Carlo Borsani e la giustizia partigiana

Giornalista, divenuto cieco in un’azione di guerra, fu decorato con la medaglia d’oro

Soltanto un cadavere buttato su un carretto delle immondizie. Uno dei tanti sconosciuti che dopo la Liberazione venivano raccolti per le strade di Milano e gettati nelle fosse comuni. Ma l’uomo, ucciso il 29 aprile 1945 con un colpo alla nuca in viale Romagna, non era uno sconosciuto. Sapevano chi era i quattro partigiani che lo prelevarono all’Istituto oftalmico di via della Commenda. Tanto è vero che sul suo cadavere misero un cartello: «Ex medaglia d’oro».
Carlo Borsani, 28 anni, giornalista, la medaglia d’oro se l’era guadagnata in Grecia il 9 marzo 1941, tornando indietro, benché ferito, per soccorrere un commilitone, mentre il suo plotone si ritirava: lo scoppio di una bomba da mortaio gli aveva inferto ventisei ferite in tutto il corpo e aperto la scatola cranica. Operato nel piccolo ospedale da campo di Krionero, ebbe salva la vita ma non la vista. Tornò al fronte in Russia, benché cieco, per tenere alto il morale dei soldati.
Dopo l’8 settembre, Carlo Borsani si schierò con la Repubblica sociale, divenne presidente dell’Associazione Nazionale Mutilati e Invalidi di guerra, e direttore di un nuovo quotidiano, La Repubblica fascista, una direzione affidatagli direttamente da Mussolini. Rimase sei mesi al posto di direttore, poi i suoi appelli a superare gli odii fratricidi, gli valsero l’ostilità del tandem oltranzista Farinacci-Pavolini che ne chiese la testa al Duce.
Com’è accaduto per i caduti della «parte sbagliata», su Carlo Borsani, dopo il piombo garibaldino, si è abbattuta anche la damnatio memoriae che lo ha trasformato, stando a quanto pubblicato su un «quaderno bianco» del comune di Milano nel 1986, in un «istigatore di massacri e torture». Questo nonostante fin dall’ottobre del 1945 il giornalista socialista Carlo Silvestri avesse fatto appello a De Gasperi per difendere la memoria dell’ucciso «che si batté come un fratello negli uffici delle SS all’Albergo Regina evitando la mia fucilazione e quella di alcuni compagni socialisti e comunisti». Il figlio, Carlo Borsani junior, querelò e vinse la causa.
Ma pochi oggi ormai sanno chi fu quest’uomo sinceramente devoto alla propria fede politica quanto alieno da furori ideologici. Lo richiama dalla penombra che avvolge il terribile periodo della guerra civile il libro scritto a quattro mani dalla nipote Benedetta Borsani e dal giornalista Luciano Garibaldi, con una prefazione dell’ex sindaco di Milano Carlo Tognoli e una postfazione-racconto del giallista Andrea G. Pinketts (Un’altra storia, M&B Publishing, pagg. 104, euro 11).
Il libro ha più di una chiave di lettura: la vita semplice e onesta dell’uomo Borsani - cattolico, giornalista e poeta di delicata ispirazione - la testimonianza sulla dimenticata ferocia delle formazioni partigiane comuniste (il «revisionismo» che tanto indigna gli epigoni) e soprattutto un illuminante excursus (a cura di Luciano Garibaldi) sulla stampa della Repubblica sociale che ne mette in luce la complessità e le tensioni fra le diverse componenti.

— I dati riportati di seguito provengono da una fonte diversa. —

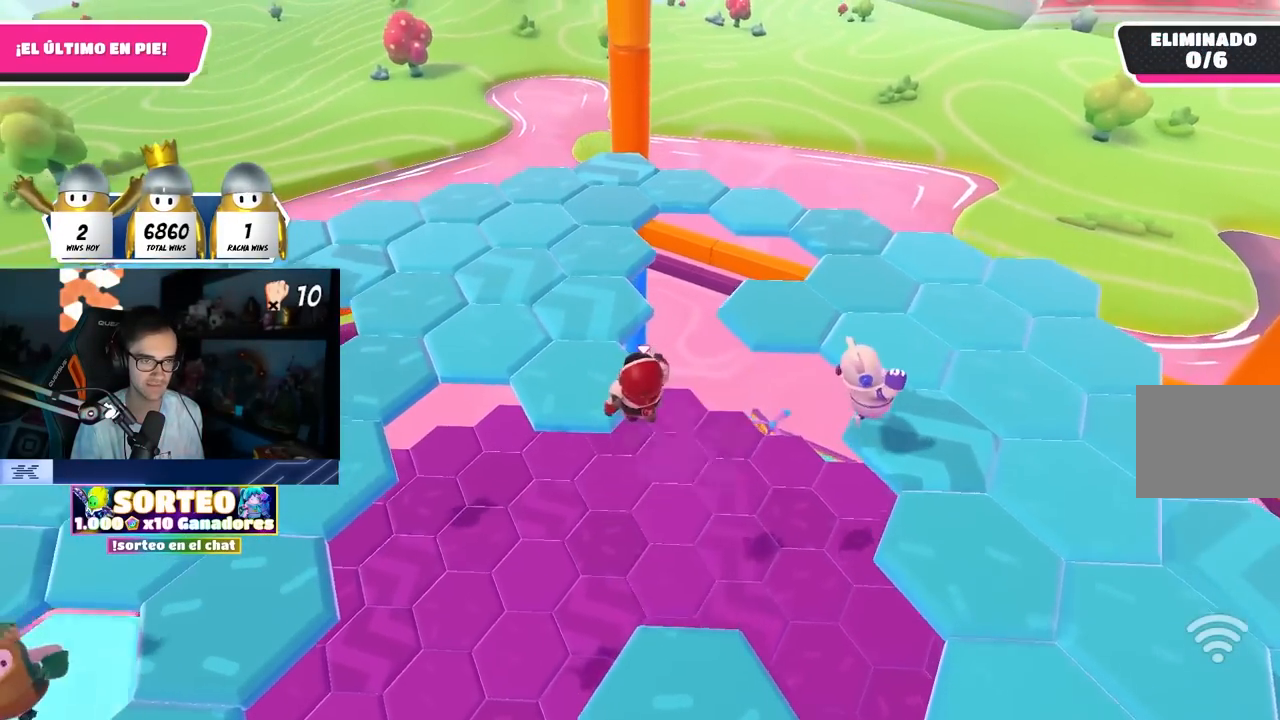
{"buttons": [], "left_stick": "center", "right_stick": "up-right", "events": [[50, "SQUARE", "up"], [83, "L2", "down"], [150, "left_stick", "up"], [167, "right_stick", "left"], [250, "L2", "up"], [250, "right_stick", "center"], [317, "right_stick", "right"], [433, "right_stick", "up-right"], [483, "left_stick", "center"]]}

Lo studio di Garibaldi esamina anche i casi dei giornalisti «anomali» Edmondo Cione e Concetto Pettinato, esponenti di una minoranza fascista che, come Carlo Borsani, tentava di uscire dalle tragiche secche della guerra civile.
Il suo ultimo editoriale su La Repubblica fascista, prima di essere licenziato, aveva come titolo «Per incontrarci» ed era rivolto agli antifascisti.